If a graph of a function in $x$ is symmetric about the y axis, the function is said to be an even function.

Because, suppose a function $f:A\to B$ is symmetric about y axis, then we have,

$\longrightarrow f(-h)=f(h)\quad\!\forall h\in A$

This is the condition for a function being even. Hence $f$ is an even function.

Let us consider first function.

$\longrightarrow f(x)=\log_e\left(x+\sqrt{x^2+1}\right)$

Replacing $x$ by $-x,$

$\longrightarrow f(-x)=\log_e\left(-x+\sqrt{(-x)^2+1}\right)$

$\longrightarrow f(-x)=\log_e\left(-x+\sqrt{x^2+1}\right)$

But, on multiplying and dividing $x+\sqrt{x^2+1}$ with $-x+\sqrt{x^2+1},$

$\longrightarrow f(-x)=\log_e\left(\dfrac{(-x+\sqrt{x^2+1})(x+\sqrt{x^2+1})}{x+\sqrt{x^2+1}}\right)$

$\longrightarrow f(-x)=\log_e\left(\dfrac{(\sqrt{x^2+1}-x)(\sqrt{x^2+1}+x)}{x+\sqrt{x^2+1}}\right)$

$\longrightarrow f(-x)=\log_e\left(\dfrac{x^2+1-x^2}{x+\sqrt{x^2+1}}\right)$

$\longrightarrow f(-x)=\log_e\left(\dfrac{1}{x+\sqrt{x^2+1}}\right)$

$\longrightarrow f(-x)=\log_e\left(x+\sqrt{x^2+1}\right)^{-1}$

$\longrightarrow f(-x)=-\log_e\left(x+\sqrt{x^2+1}\right)$

That is,

$\longrightarrow f(-x)=-f(x)$

This means $f(x)$ is an odd function.
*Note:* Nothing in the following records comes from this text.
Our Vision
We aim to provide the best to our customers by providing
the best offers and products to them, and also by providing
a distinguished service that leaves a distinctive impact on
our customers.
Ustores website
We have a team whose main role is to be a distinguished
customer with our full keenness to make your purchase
So its graph is not symmetric about y axis.

Hence (A) is wrong.

Let us consider second function.

$\longrightarrow f(x+y)=f(x)+f(y)\quad\!\forall x,\,y\in\mathbb{R}$

Take $y=0.$

$\longrightarrow f(x+0)=f(x)+f(0)$

$\longrightarrow f(x)=f(x)+f(0)$

$\longrightarrow f(0)=0$

And take $y=-x.$

$\longrightarrow f(x-x)=f(x)+f(-x)$

$\longrightarrow f(0)=f(x)+f(-x)$

$\longrightarrow 0=f(x)+f(-x)$

$\longrightarrow f(-x)=-f(x)$

This implies $f(x)$ is an odd function. So its graph is not symmetric about y axis.

Hence (B) is wrong.

Let us consider third function.

$\longrightarrow f(x)=\cos x+\sin x\quad\quad\dots(1)$

Replacing $x$ by $-x,$

$\longrightarrow f(-x)=\cos (-x)+\sin (-x)$

$\longrightarrow f(-x)=\cos x-\sin x\quad\quad\dots(2)$

Subtracting (2) from (1),

$\longrightarrow f(x)-f(-x)=\cos x+\sin x-\cos x+\sin x$

$\longrightarrow f(x)-f(-x)=2\sin x$

$\longrightarrow f(-x)=f(x)-2\sin x$

If $\sin x=0$ only,

$\longrightarrow f(-x)=f(x)$

Since $\sin x\neq0$ for every $x$ (not considering values of $x$ satisfying the equality particularly), $f(x)$ is not an even function and so the graph is not symmetric about y axis.

Hence (C) is wrong.

Therefore, the correct answer is (D) None of these.